A Solid-State Nanosecond Beam Kicker Modulator Based on the DSRD Switch

A fast solid-state beam kicker modulator is under development at the SLAC National Accelerator Laboratory. The program goal is to develop a modulator that will deliver 4 ns, {+-}5 kV pulses to the ATF2 damping ring beam extraction kicker. The kicker is a 50 {Omega}, bipolar strip line, 60 cm long, fed at the downstream end and terminated at the upstream end. The bunch spacing in the ring is 5.6 ns, bunches are removed from the back end of the train, and there is a gap of 103.6 ns before the next train. The modulator design is based on an opening switch topology that uses Drift Step Recovery Diodes as the opening switches.
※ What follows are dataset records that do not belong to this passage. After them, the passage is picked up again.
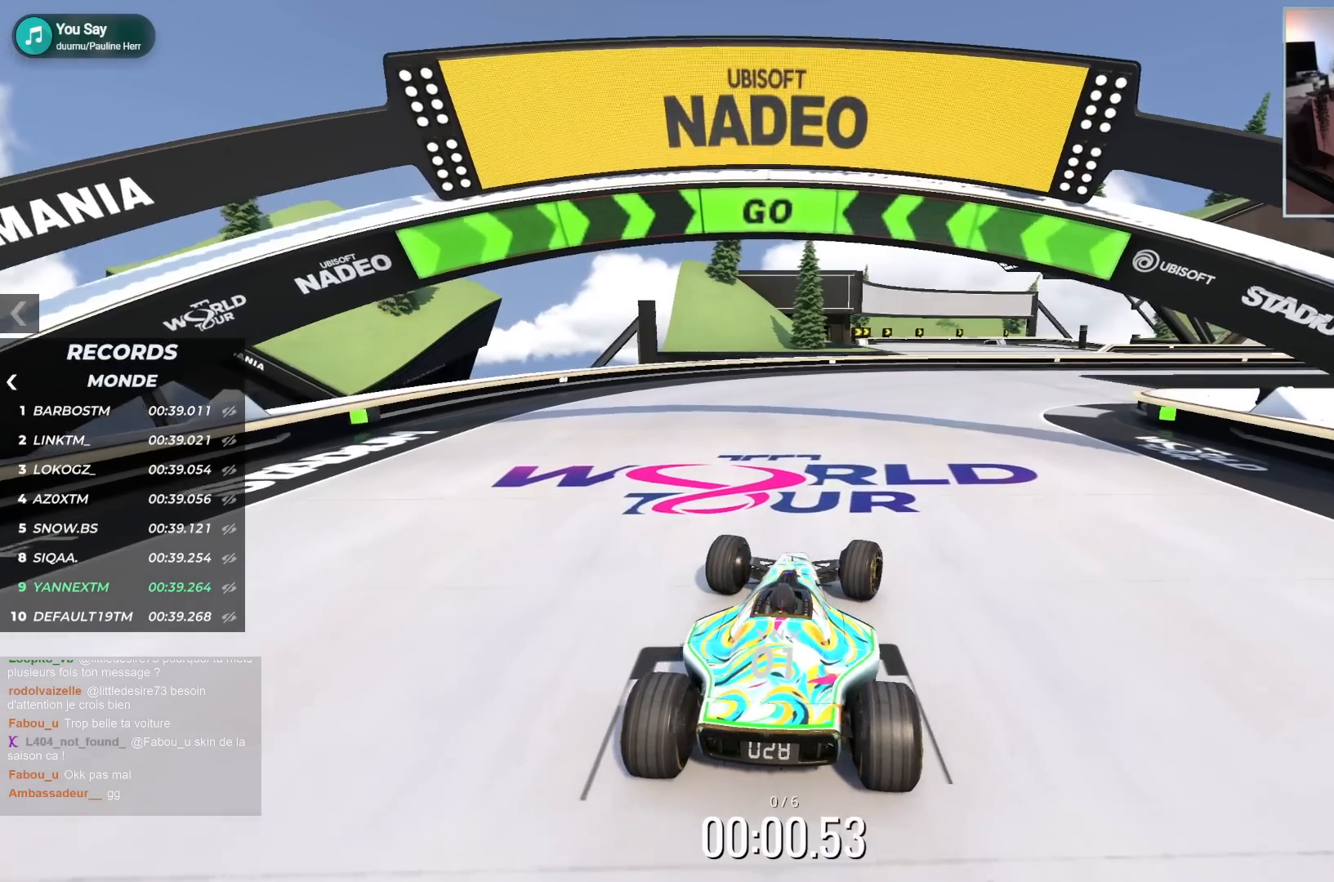
{"keys": ["right", "up"], "events": []}
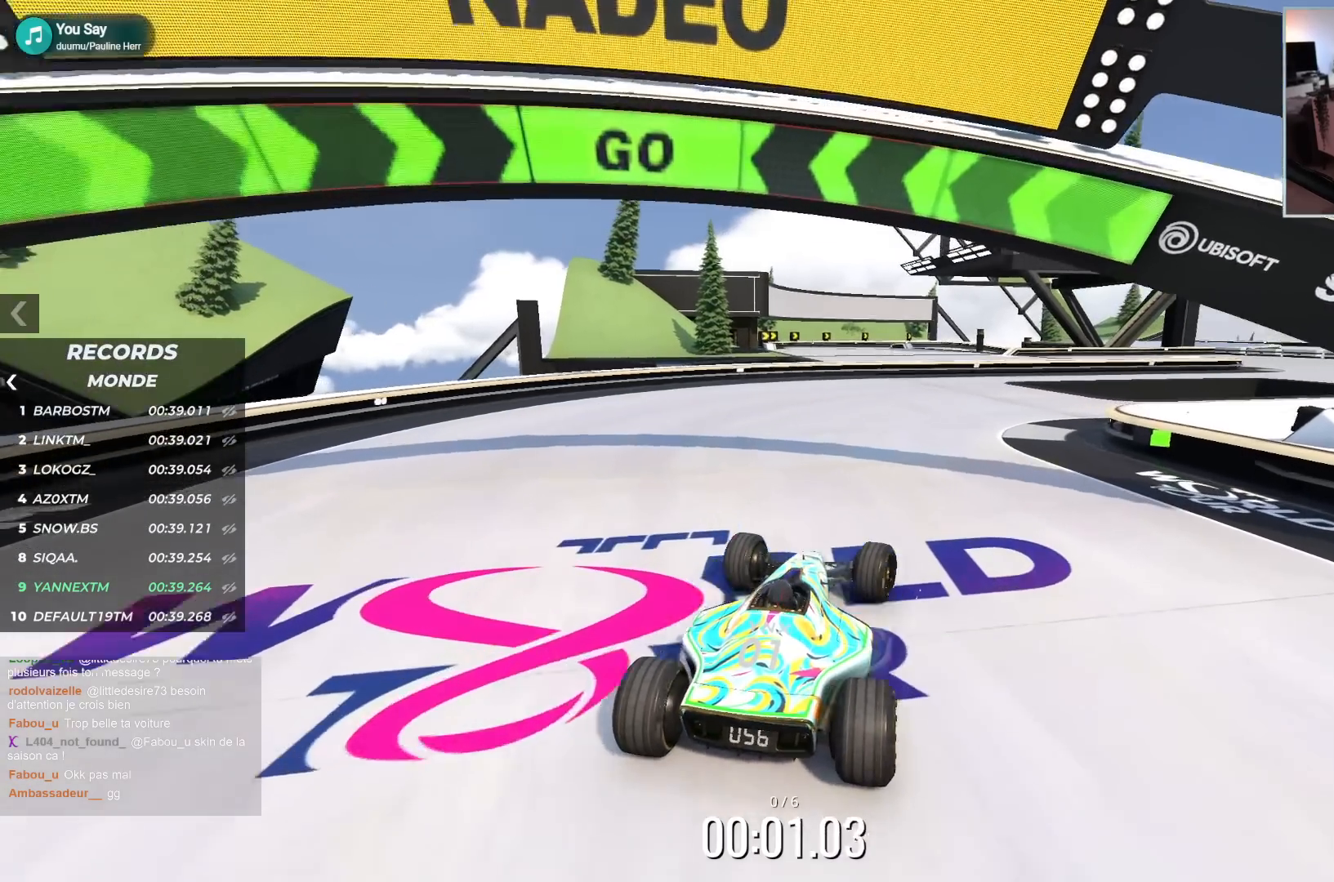
{"keys": ["right", "up"], "events": []}
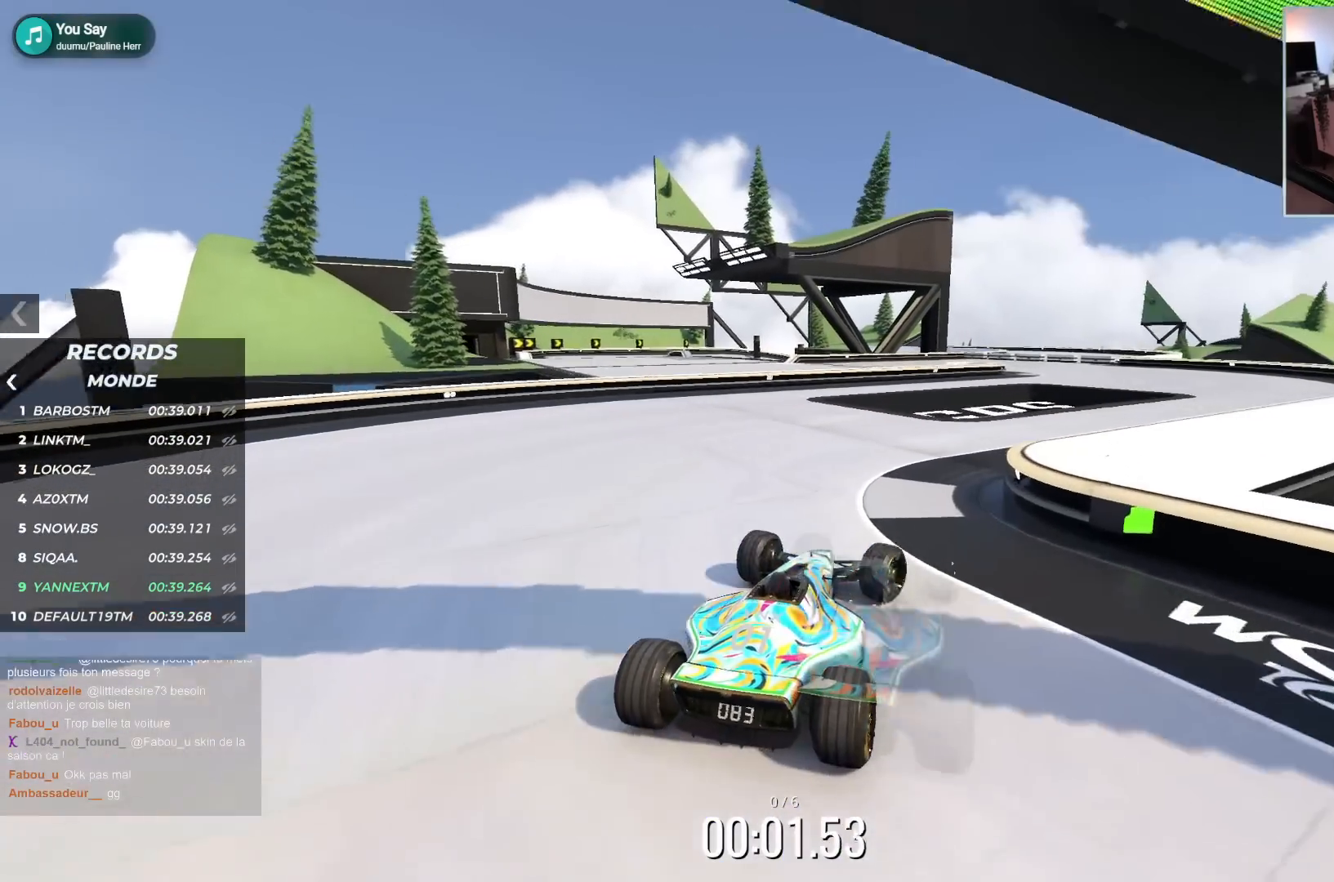
{"keys": ["up"], "events": [[350, "right", "up"]]}
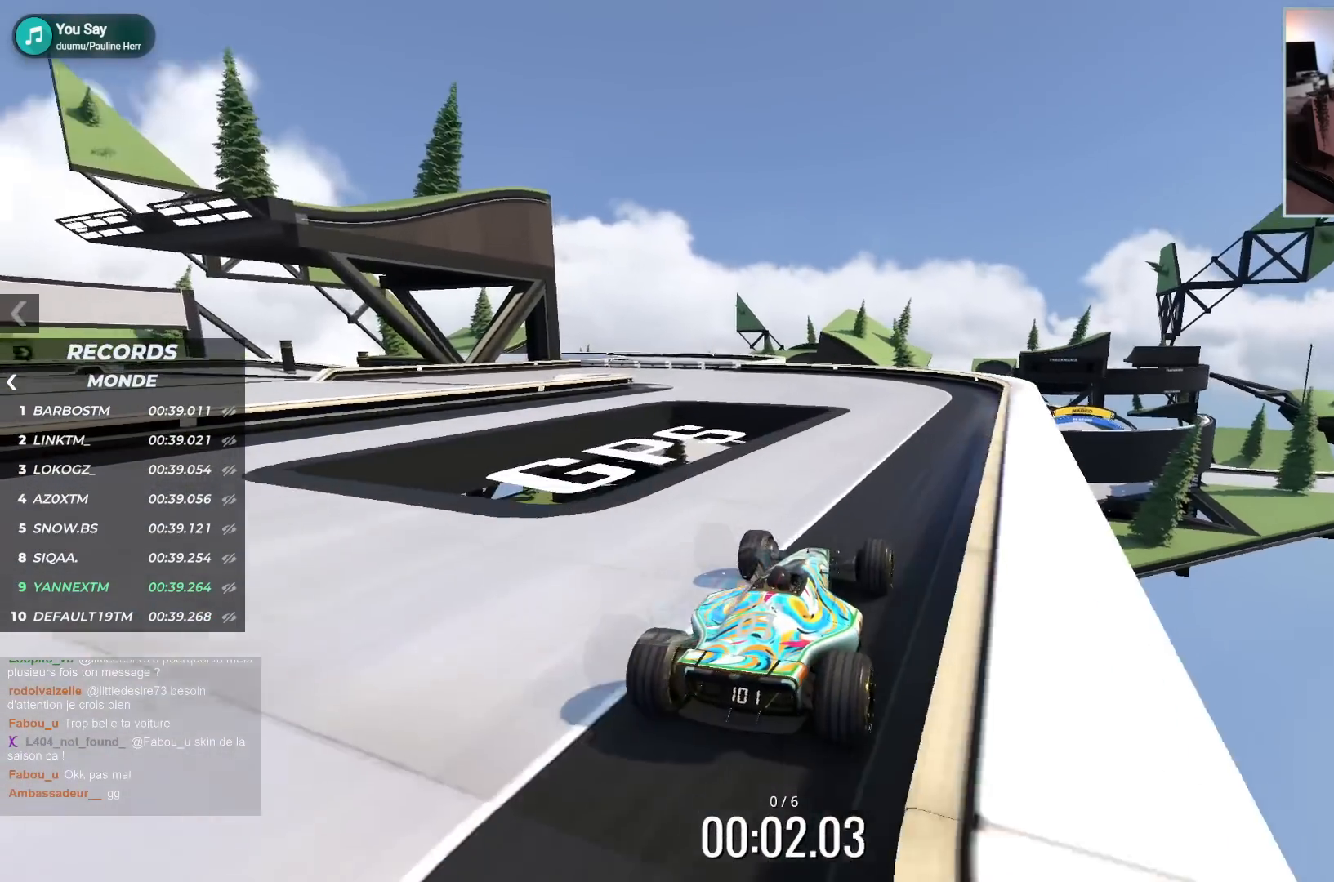
{"keys": ["left", "up"], "events": [[67, "left", "down"], [250, "left", "up"], [283, "left", "down"]]}
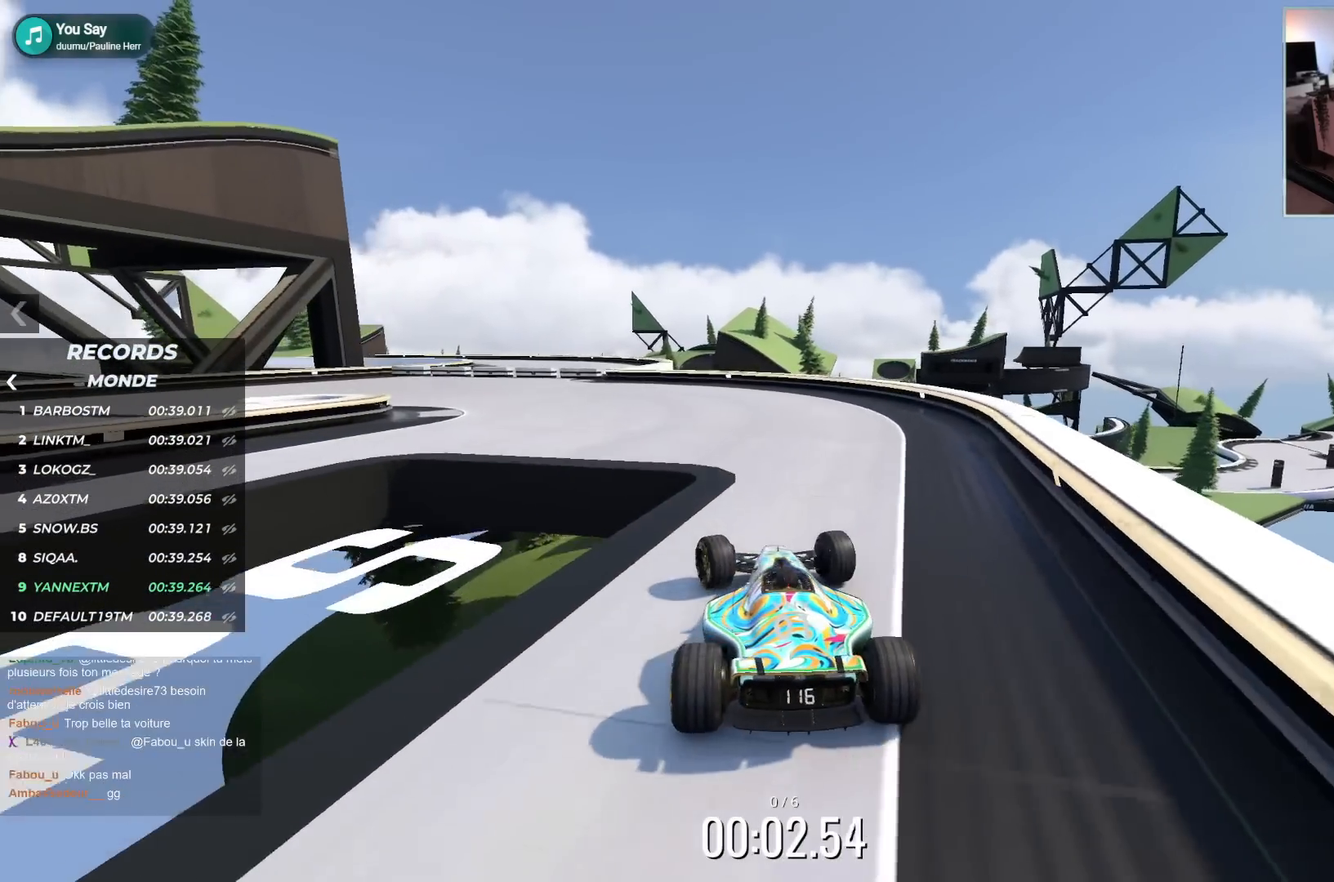
{"keys": ["left", "up"], "events": []}
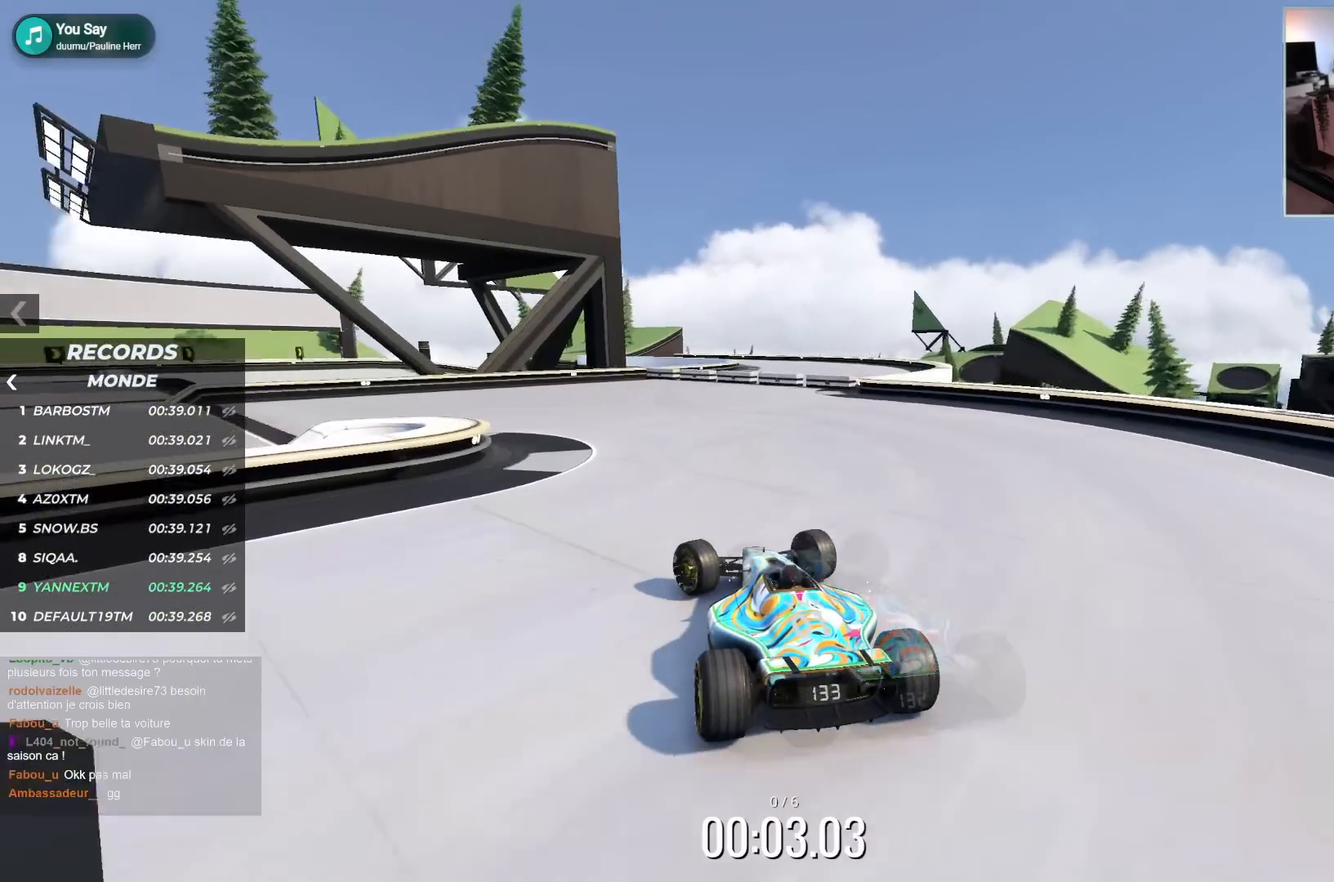
{"keys": ["left", "up"], "events": []}
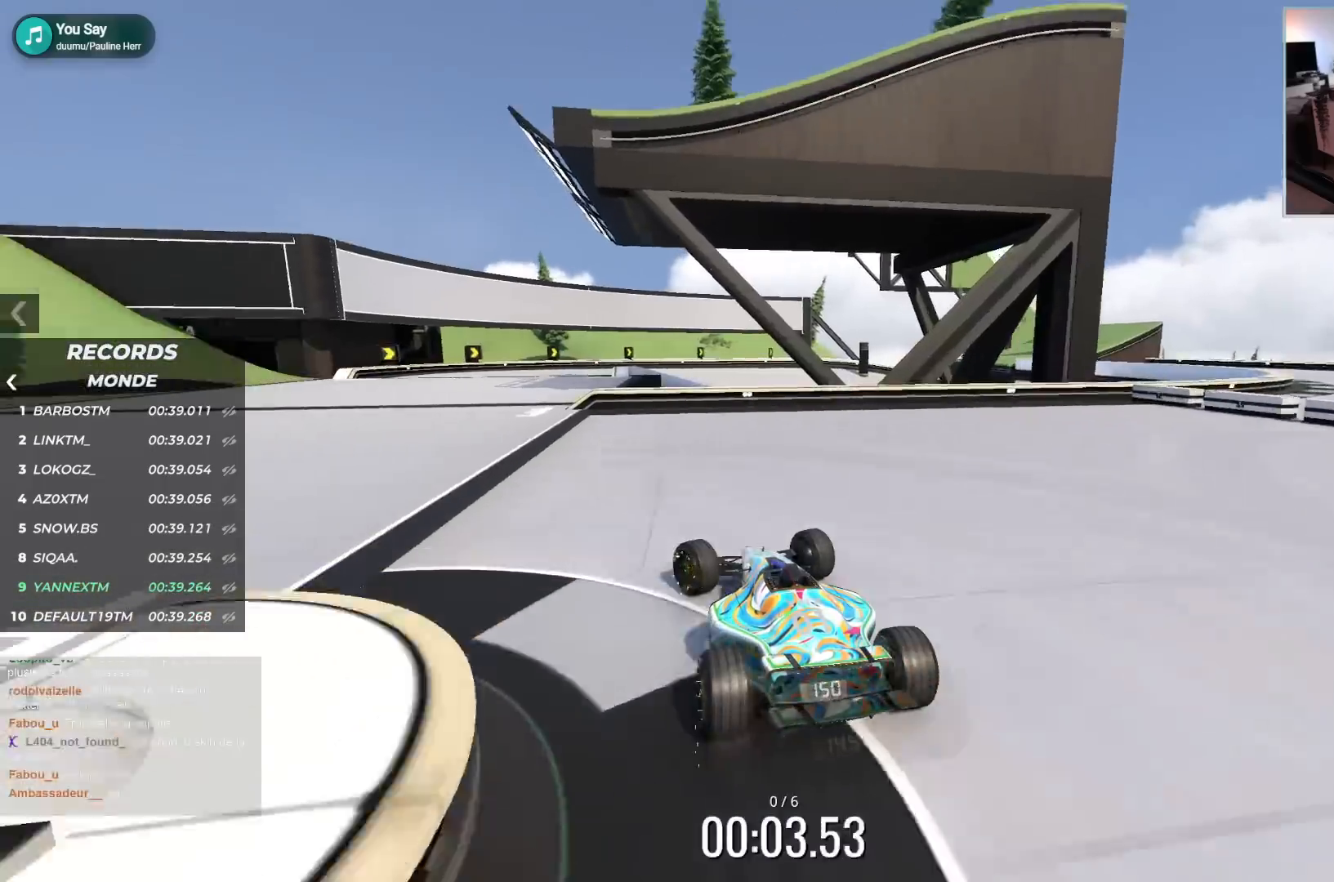
{"keys": ["right", "up"], "events": [[233, "left", "up"], [450, "right", "down"]]}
The design and results of the modulator development are discussed. There are many applications that benefit from very fast high power switching. However, at MW power levels and nanosecond time scales, solid state options are limited. One option, the Drift Step Recovery Diode (DSRD) has been demonstrated as capable of blocking thousands of volts and switching in nanosecond to sub-nanosecond ranges. When used as an opening switch, the DSRD exhibits a very fast turn off transient. The process is described in detail by its pioneers in [5,6]. In essence, charge is pumped into and then extracted from the DSRD under pulsed conditions. The turn off transient occurs precisely when the pumped charge is equal to the extracted charge and the DSRD is switched off. At the SLAC National Accelerator Laboratory, a DSRD is being used as an opening switch in the development of a fast kicker modulator. The modulator is designed to create {+-}5kV pulses with <1ns rise and fall time on a 50{Omega} strip line kicker. As is common in beam optics, the absence of power in the kicker before and after the pulse is very important. The entire {+-}5kV kicker modulator is composed of two identical 5kV pulsing circuits, each with its own DSRD component. This paper describes the modulator topology and the status of tests on one of the two 5kV pulse circuits.